In the 19th century, European powers strong-armed long-term leases on ports from a weak Chinese government. After the 16th-century Portuguese occupation of Macao, the British claimed Hong Kong, the French took Zhanjiang and the Germans took Qingdao. The Americans, Austrians, Belgians, French, Italians and Russians negotiated concessions in Tientsin and Shanghai.

Now China's economy is on a meteoric rise, and Russia is nervous about being eclipsed. A century ago, Russian authorities promoted these lands bisected by the Amur River as "Amur California," forecasting a population of 100 million by 2000. Instead, the new century has seen new books with pessimistic titles such as "Russia's Far East: a Region at Risk" and "The End of Eurasia."

The Russians appear by turns intrigued and wary of Chinese interest.

Demographics and geography underscore the Chinese interest -- and the Russian alarm. The population is 50 times denser on China's side of the border, and wheat prices soared by one-third this fall because of shortages of water and farmland. On the Russian side, only a third of the arable land is cultivated. Outside Vladivostok, there is water to spare.

China also wants to import Russian oil into Manchuria. A pipeline would bolster China's new campaign to revive its industrial northeast. Speedy guaranteed access to Russian ports on the Japan Sea would ease an economic isolation started in 1860 when a czarist official drew a border treaty map that cut China off from the Sea of Japan.

Asked about the "Hong Kong of Russia" proposal in an interview in Vladivostok, Sergei Darkin, governor of Russia's Maritime region, winced and said: "I don't support this idea. We are ready to consider projects of transshipping cargo but not the leasing or renting ports with the Chinese. We can do it ourselves."

Last year, Russian President Vladimir Putin summoned the 10 governors of the Russian Far East region to Vladivostok , then lectured them on live television about the area's poor economic performance.

At Trinity Bay, the response can be seen, as Russians develop an international trade entrepot, on their own terms and with their own money. On Dec. 5, with local press in tow, Darkin cut the ribbon on a new stretch of highway, part of a four-year, $50-million program to pave the road network that feeds all five border crossings with China by 2005, said Vladimir Rosenberg, the governor's construction aide.

On Dec. 2, the governor announced, companies made commitments to build $100 million worth of new facilities in Zarubino: a container terminal and a coal terminal. He stressed that there was "only Russian investment" and that "we are starting a program to completely reconstruct our five border checkpoints to China to increase cargo and passenger flow."

Given sensitivities, Djambulat Tekiev, this area's regional legislator, said the solution to China's desire to exploit the ports and to Russia's fear of losing control was not a Chinese lease but a joint venture. Tekiev, who is head of the Berkut company that ships cargo in Zarubino, asserted that many Chinese companies wanted to do business with his ports, "but their government will not let them."

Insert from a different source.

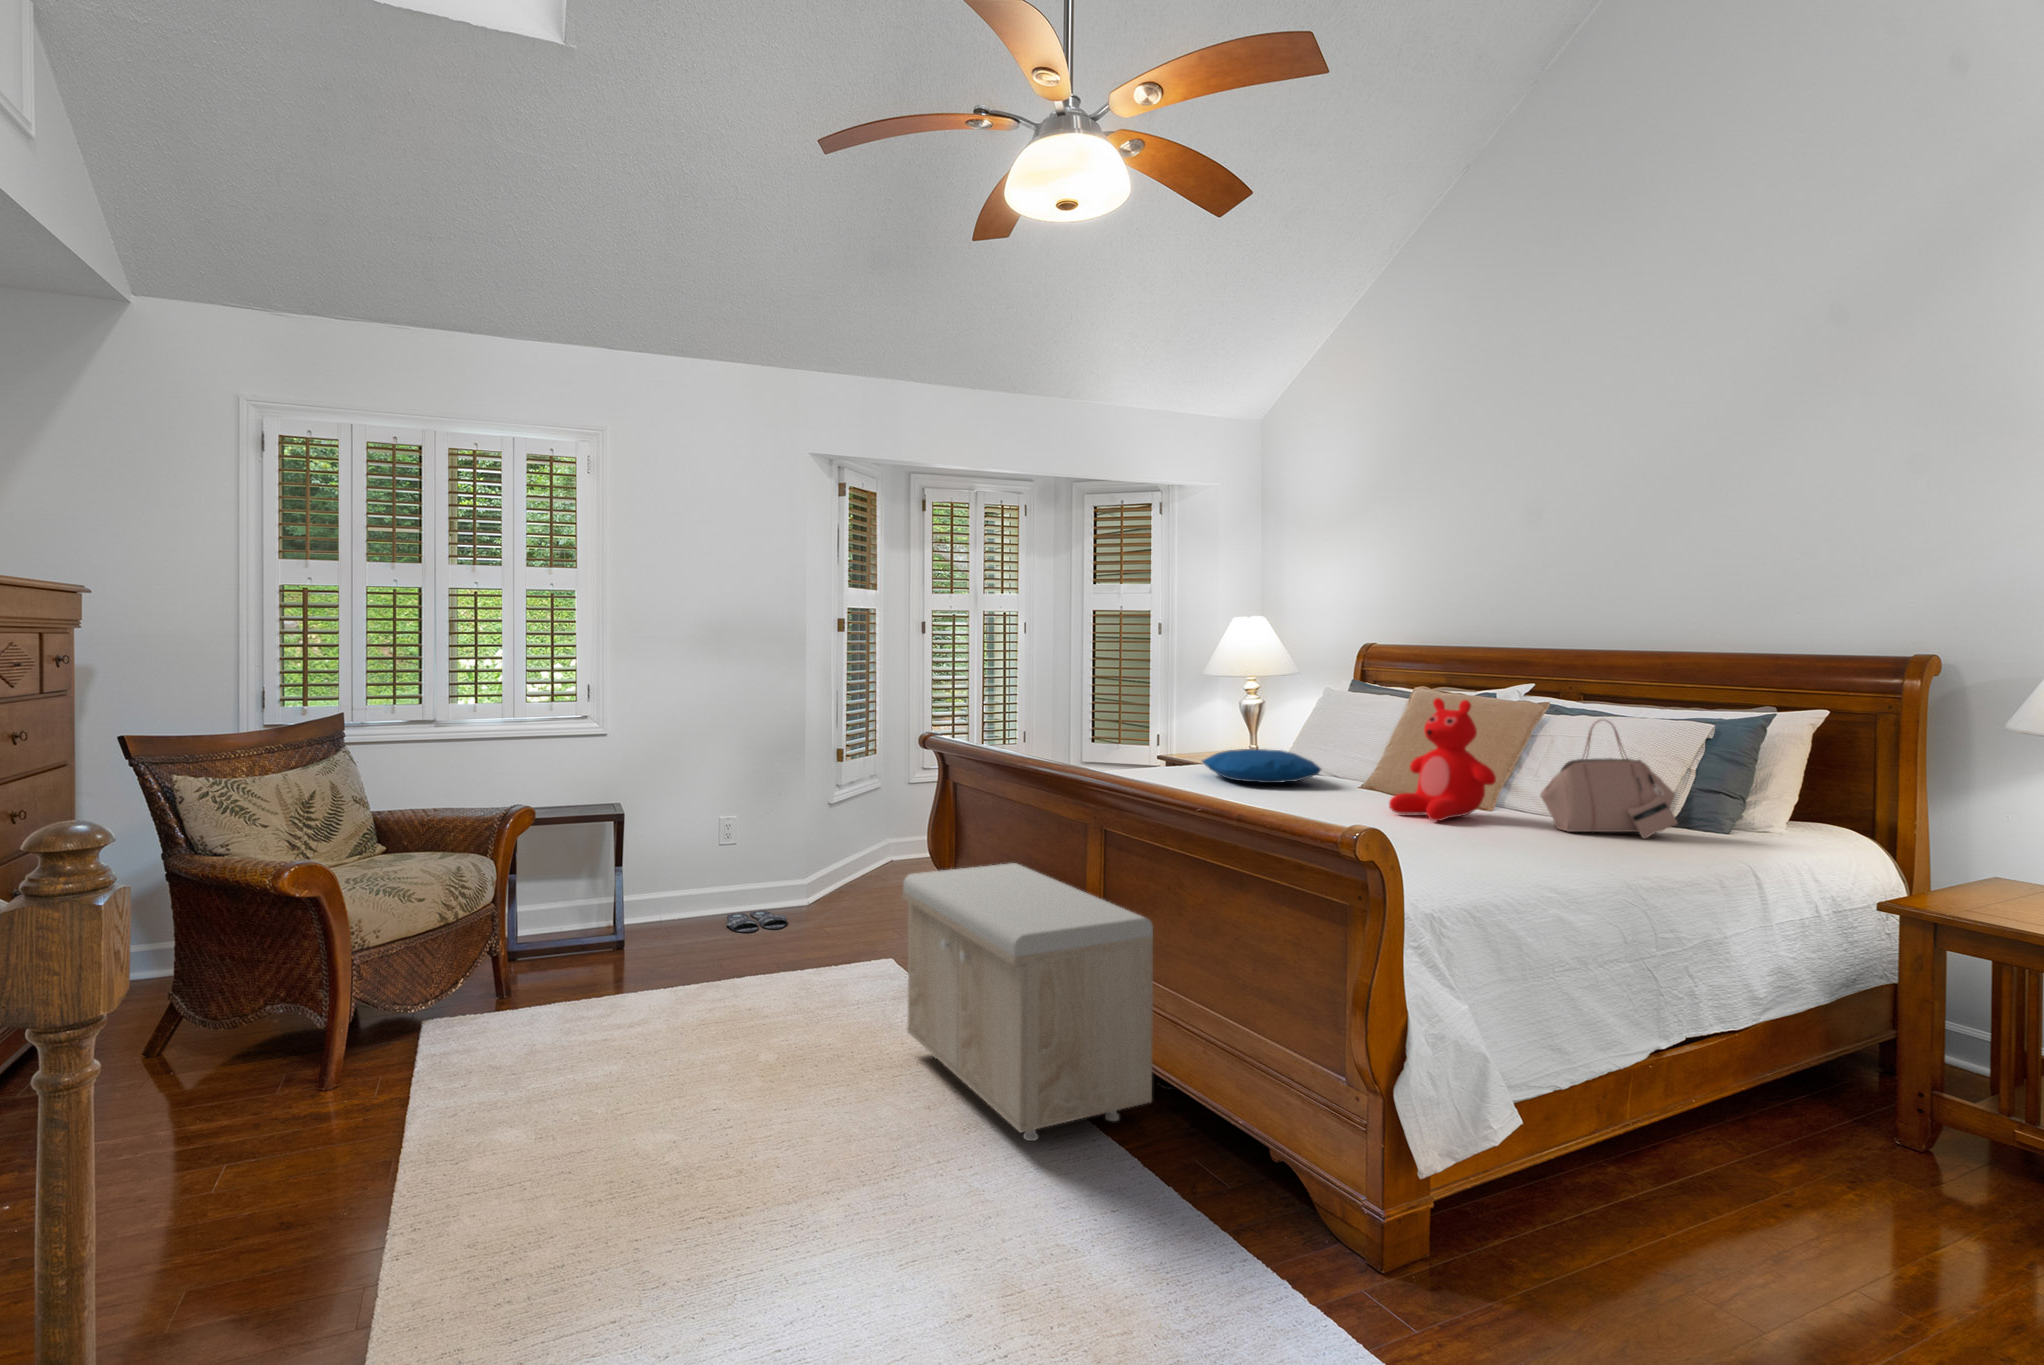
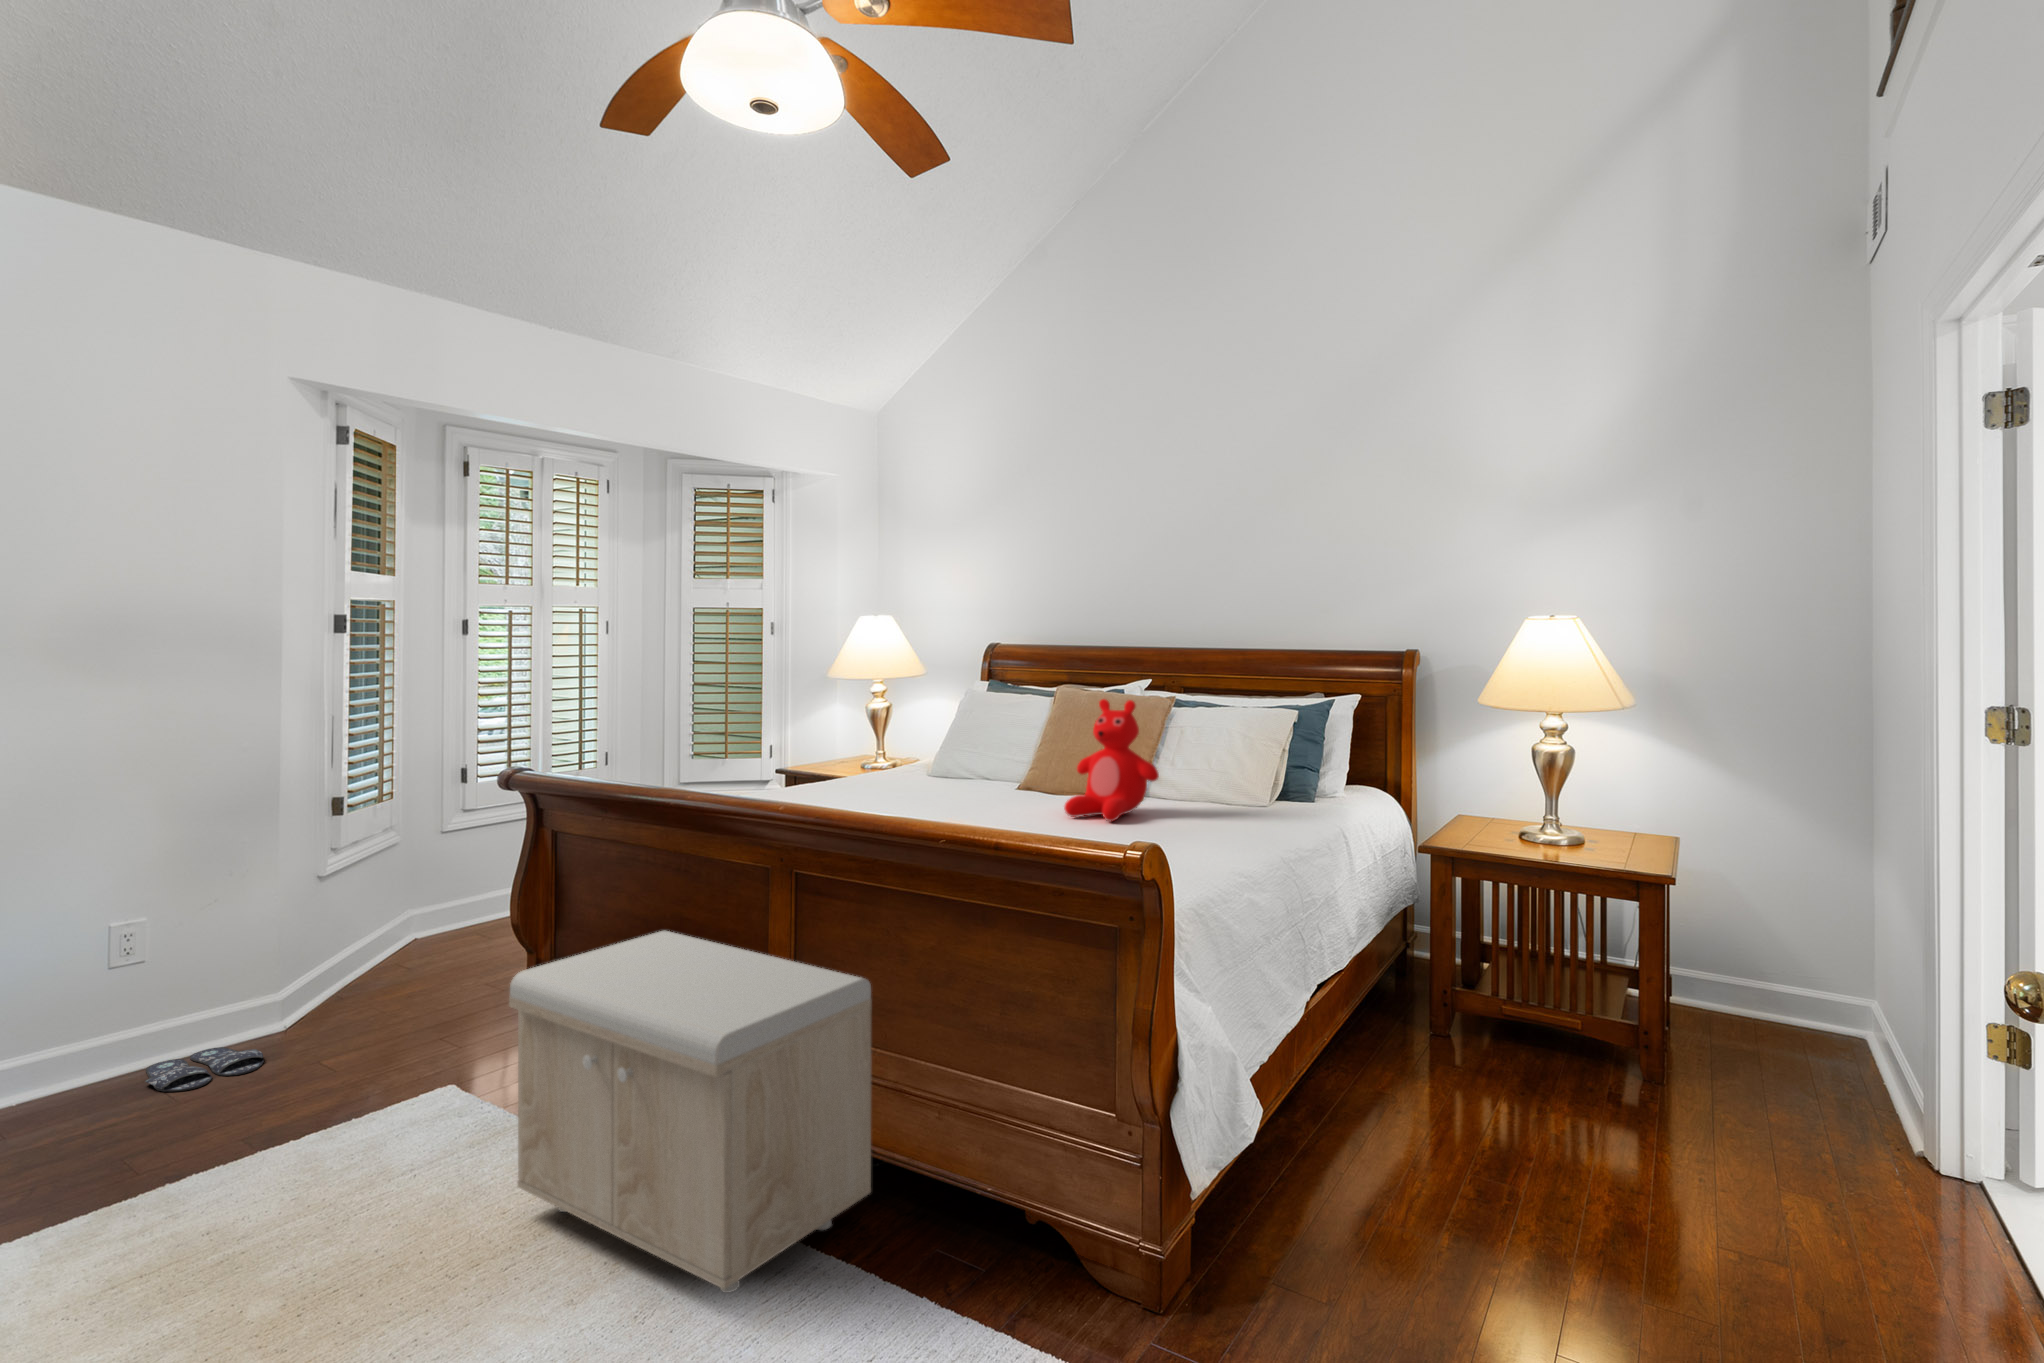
handbag: present [1540,721,1677,839] -> none [1196,713,1298,819]
pillow: present [1202,749,1321,783] -> none [852,759,980,795]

Russia gained its foothold in the Far East through a treaty signed in 1858, but it remains insecure about its presence there. About 100,000 tourists from China are now visiting every summer, making use of new, direct flights from Harbin and two other Chinese cities. The presence clearly unsettles some local Russians.

"I went to get an ice cream cone last summer at a cafe and I thought, 'Whose town is this anyhow?' " tour operator Olga Luzganova said.